-------- Estratto della fonte
Franco Pepe Centoquarantacinque in lizza per conquistarsi un posto di direttore generale nelle venti Uiss del Veneto, nelle due aziende ospedaliere di Padova e Verona, nello Iov, l’Istituto oncologico véneto. Per ogni posto sei candidati. La caccia inizia subito. Entro il 31 dicembre il governatore Luca Zaia dovrà nominare il sostituto del vicentino Sandro Caffi all’azienda ospedaliera di Verona che chiude il mandato e dare un nome al nuovo dg dell’azienda attualmente commissariata. Il grosso della partita si giocherà poi nel 2015 nella fase di avvicinamento alla scadenza naturale degli attuali incarichi triennali.
----------------
-------- Record elencati
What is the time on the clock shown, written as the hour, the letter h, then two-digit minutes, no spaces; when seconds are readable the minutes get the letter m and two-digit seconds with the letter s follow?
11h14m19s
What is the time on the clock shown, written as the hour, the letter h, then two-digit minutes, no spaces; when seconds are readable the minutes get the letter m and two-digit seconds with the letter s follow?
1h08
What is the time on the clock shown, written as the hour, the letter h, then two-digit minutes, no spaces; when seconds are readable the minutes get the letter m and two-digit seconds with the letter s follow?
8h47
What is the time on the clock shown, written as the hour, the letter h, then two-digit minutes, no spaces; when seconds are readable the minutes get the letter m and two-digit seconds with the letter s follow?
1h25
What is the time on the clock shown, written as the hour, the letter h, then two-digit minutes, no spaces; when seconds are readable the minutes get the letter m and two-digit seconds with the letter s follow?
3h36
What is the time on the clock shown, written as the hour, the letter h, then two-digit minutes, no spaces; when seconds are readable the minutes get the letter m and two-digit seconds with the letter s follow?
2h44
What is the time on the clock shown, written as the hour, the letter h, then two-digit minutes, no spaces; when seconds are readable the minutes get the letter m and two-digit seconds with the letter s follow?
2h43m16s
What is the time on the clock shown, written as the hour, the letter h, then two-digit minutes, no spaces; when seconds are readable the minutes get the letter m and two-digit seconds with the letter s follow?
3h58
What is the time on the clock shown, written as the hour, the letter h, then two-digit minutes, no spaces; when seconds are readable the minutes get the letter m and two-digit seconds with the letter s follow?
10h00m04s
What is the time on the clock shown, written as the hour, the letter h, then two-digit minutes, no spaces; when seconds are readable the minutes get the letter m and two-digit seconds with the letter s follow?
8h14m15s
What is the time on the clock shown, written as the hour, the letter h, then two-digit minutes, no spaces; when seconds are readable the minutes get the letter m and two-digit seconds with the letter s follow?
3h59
----------------
### Compito A
Restituisci dall'estratto il tratto che va da "Franco Pepe Centoquarantacinque" fino a "attuali incarichi triennali.".
### Compito B
Traduci in inglese questa frase dell'estratto: "Il grosso della partita si giocherà poi nel 2015 nella fase di avvicinamento alla scadenza naturale degli attuali incarichi triennali."

### Risposta completa A
Franco Pepe Centoquarantacinque in lizza per conquistarsi un posto di direttore generale nelle venti Uiss del Veneto, nelle due aziende ospedaliere di Padova e Verona, nello Iov, l’Istituto oncologico véneto. Per ogni posto sei candidati. La caccia inizia subito. Entro il 31 dicembre il governatore Luca Zaia dovrà nominare il sostituto del vicentino Sandro Caffi all’azienda ospedaliera di Verona che chiude il mandato e dare un nome al nuovo dg dell’azienda attualmente commissariata. Il grosso della partita si giocherà poi nel 2015 nella fase di avvicinamento alla scadenza naturale degli attuali incarichi triennali.

### Risposta completa B
The bulk of the game will then be played in 2015, in the run-up to the natural expiry of the current three-year appointments.